> [Data to use]:

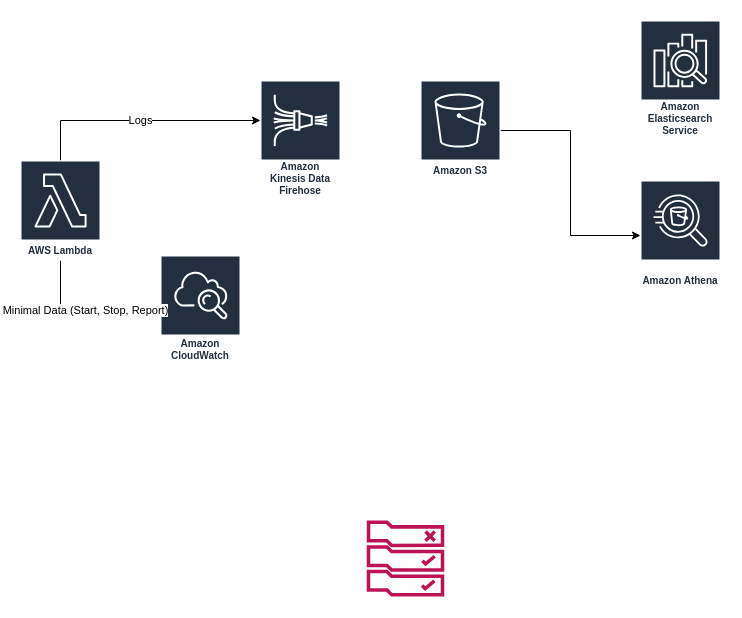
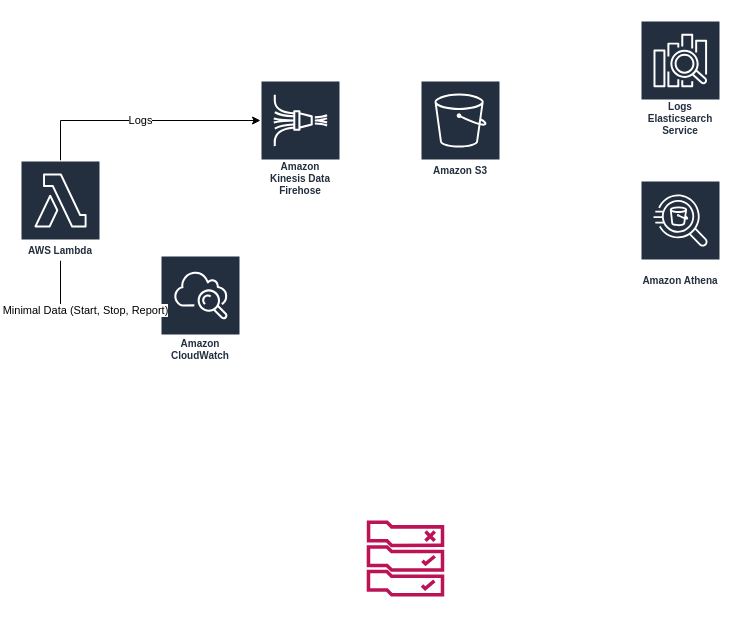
  <mxCell id="0" />
  <mxCell id="1" parent="0" />
  <mxCell id="2" value="Amazon Kinesis Data Firehose" style="outlineConnect=0;fontColor=#232F3E;gradientColor=none;strokeColor=#ffffff;fillColor=#232F3E;dashed=0;verticalLabelPosition=middle;verticalAlign=bottom;align=center;html=1;whiteSpace=wrap;fontSize=10;fontStyle=1;spacing=3;shape=mxgraph.aws4.productIcon;prIcon=mxgraph.aws4.kinesis_data_firehose;" vertex="1" parent="1"><mxGeometry x="260" y="80" width="80" height="120" as="geometry" /></mxCell>
- <mxCell id="3" value="Amazon Elasticsearch Service" style="outlineConnect=0;fontColor=#232F3E;gradientColor=none;strokeColor=#ffffff;fillColor=#232F3E;dashed=0;verticalLabelPosition=middle;verticalAlign=bottom;align=center;html=1;whiteSpace=wrap;fontSize=10;fontStyle=1;spacing=3;shape=mxgraph.aws4.productIcon;prIcon=mxgraph.aws4.elasticsearch_service;" vertex="1" parent="1"><mxGeometry x="640" y="20" width="80" height="120" as="geometry" /></mxCell>
+ <mxCell id="3" value="Logs Elasticsearch Service" style="outlineConnect=0;fontColor=#232F3E;gradientColor=none;strokeColor=#ffffff;fillColor=#232F3E;dashed=0;verticalLabelPosition=middle;verticalAlign=bottom;align=center;html=1;whiteSpace=wrap;fontSize=10;fontStyle=1;spacing=3;shape=mxgraph.aws4.productIcon;prIcon=mxgraph.aws4.elasticsearch_service;" vertex="1" parent="1"><mxGeometry x="640" y="20" width="80" height="120" as="geometry" /></mxCell>
  <mxCell id="4" value="Amazon CloudWatch" style="outlineConnect=0;fontColor=#232F3E;gradientColor=none;strokeColor=#ffffff;fillColor=#232F3E;dashed=0;verticalLabelPosition=middle;verticalAlign=bottom;align=center;html=1;whiteSpace=wrap;fontSize=10;fontStyle=1;spacing=3;shape=mxgraph.aws4.productIcon;prIcon=mxgraph.aws4.cloudwatch;" vertex="1" parent="1"><mxGeometry x="160" y="255" width="80" height="110" as="geometry" /></mxCell>
  <mxCell id="5" value="" style="outlineConnect=0;fontColor=#232F3E;gradientColor=none;fillColor=#BC1356;strokeColor=none;dashed=0;verticalLabelPosition=bottom;verticalAlign=top;align=center;html=1;fontSize=12;fontStyle=0;aspect=fixed;pointerEvents=1;shape=mxgraph.aws4.rule_2;" vertex="1" parent="1"><mxGeometry x="366" y="520" width="78" height="76" as="geometry" /></mxCell>
  <mxCell id="6" value="Minimal Data (Start, Stop, Report)" style="edgeStyle=orthogonalEdgeStyle;rounded=0;orthogonalLoop=1;jettySize=auto;html=1;" edge="1" parent="1" source="8" target="4"><mxGeometry relative="1" as="geometry"><Array as="points"><mxPoint x="60" y="310" /></Array></mxGeometry></mxCell>
  <mxCell id="7" value="Logs" style="edgeStyle=orthogonalEdgeStyle;rounded=0;orthogonalLoop=1;jettySize=auto;html=1;" edge="1" parent="1" source="8" target="2"><mxGeometry relative="1" as="geometry"><Array as="points"><mxPoint x="60" y="120" /></Array></mxGeometry></mxCell>
  <mxCell id="8" value="AWS Lambda" style="outlineConnect=0;fontColor=#232F3E;gradientColor=none;strokeColor=#ffffff;fillColor=#232F3E;dashed=0;verticalLabelPosition=middle;verticalAlign=bottom;align=center;html=1;whiteSpace=wrap;fontSize=10;fontStyle=1;spacing=3;shape=mxgraph.aws4.productIcon;prIcon=mxgraph.aws4.lambda;" vertex="1" parent="1"><mxGeometry x="20" y="160" width="80" height="100" as="geometry" /></mxCell>
- <mxCell id="9" style="edgeStyle=orthogonalEdgeStyle;rounded=0;orthogonalLoop=1;jettySize=auto;html=1;" edge="1" parent="1" source="10" target="11"><mxGeometry relative="1" as="geometry" /></mxCell>
  <mxCell id="10" value="Amazon S3" style="outlineConnect=0;fontColor=#232F3E;gradientColor=none;strokeColor=#ffffff;fillColor=#232F3E;dashed=0;verticalLabelPosition=middle;verticalAlign=bottom;align=center;html=1;whiteSpace=wrap;fontSize=10;fontStyle=1;spacing=3;shape=mxgraph.aws4.productIcon;prIcon=mxgraph.aws4.s3;" vertex="1" parent="1"><mxGeometry x="420" y="80" width="80" height="100" as="geometry" /></mxCell>
  <mxCell id="11" value="Amazon Athena" style="outlineConnect=0;fontColor=#232F3E;gradientColor=none;strokeColor=#ffffff;fillColor=#232F3E;dashed=0;verticalLabelPosition=middle;verticalAlign=bottom;align=center;html=1;whiteSpace=wrap;fontSize=10;fontStyle=1;spacing=3;shape=mxgraph.aws4.productIcon;prIcon=mxgraph.aws4.athena;" vertex="1" parent="1"><mxGeometry x="640" y="180" width="80" height="110" as="geometry" /></mxCell>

> [Problem requirements]: Give back every line of the data above that contains the string "target".

> [Result of the task]:
  <mxCell id="6" value="Minimal Data (Start, Stop, Report)" style="edgeStyle=orthogonalEdgeStyle;rounded=0;orthogonalLoop=1;jettySize=auto;html=1;" edge="1" parent="1" source="8" target="4"><mxGeometry relative="1" as="geometry"><Array as="points"><mxPoint x="60" y="310" /></Array></mxGeometry></mxCell>
  <mxCell id="7" value="Logs" style="edgeStyle=orthogonalEdgeStyle;rounded=0;orthogonalLoop=1;jettySize=auto;html=1;" edge="1" parent="1" source="8" target="2"><mxGeometry relative="1" as="geometry"><Array as="points"><mxPoint x="60" y="120" /></Array></mxGeometry></mxCell>
- <mxCell id="9" style="edgeStyle=orthogonalEdgeStyle;rounded=0;orthogonalLoop=1;jettySize=auto;html=1;" edge="1" parent="1" source="10" target="11"><mxGeometry relative="1" as="geometry" /></mxCell>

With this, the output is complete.